_WORK REQUEST_:
Your answer must be the records below, repeated exactly, with every picture left out.

+++++

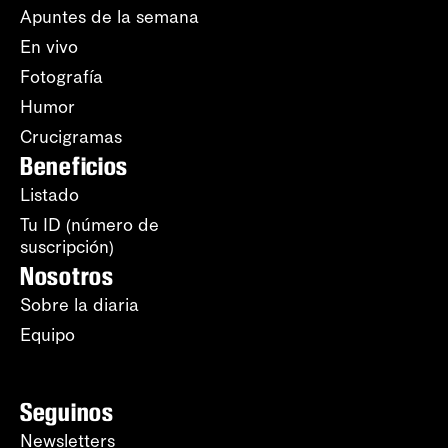
Apuntes de la semana
En vivo
Fotografía
Humor
Crucigramas
Beneficios
Listado
Tu ID (número de
suscripción)
Nosotros
Sobre la diaria
Equipo
Seguinos
Newsletters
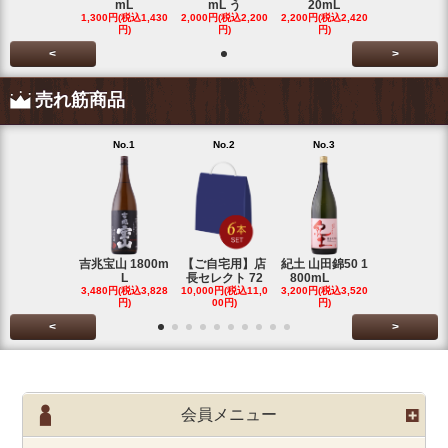
mL
mL う
20mL
1,300円(税込1,430
2,000円(税込2,200
2,200円(税込2,420
円)
円)
円)
<
>
売れ筋商品
No.1
No.2
No.3
No.4
吉兆宝山 1800m
【ご自宅用】店
紀土 山田錦50 1
富乃宝山 18
L
長セレクト 72
800mL
L 芋 2
3,480円(税込3,828
10,000円(税込11,0
3,200円(税込3,520
3,480円(税込3
円)
00円)
円)
円)
<
>
会員メニュー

+++++

_ANSWER SECTION_:
Apuntes de la semana
En vivo
Fotografía
Humor
Crucigramas
Beneficios
Listado
Tu ID (número de
suscripción)
Nosotros
Sobre la diaria
Equipo
Seguinos
Newsletters
mL
mL う
20mL
1,300円(税込1,430
2,000円(税込2,200
2,200円(税込2,420
円)
円)
円)
<
>
売れ筋商品
No.1
No.2
No.3
No.4
吉兆宝山 1800m
【ご自宅用】店
紀土 山田錦50 1
富乃宝山 18
L
長セレクト 72
800mL
L 芋 2
3,480円(税込3,828
10,000円(税込11,0
3,200円(税込3,520
3,480円(税込3
円)
00円)
円)
円)
<
>
会員メニュー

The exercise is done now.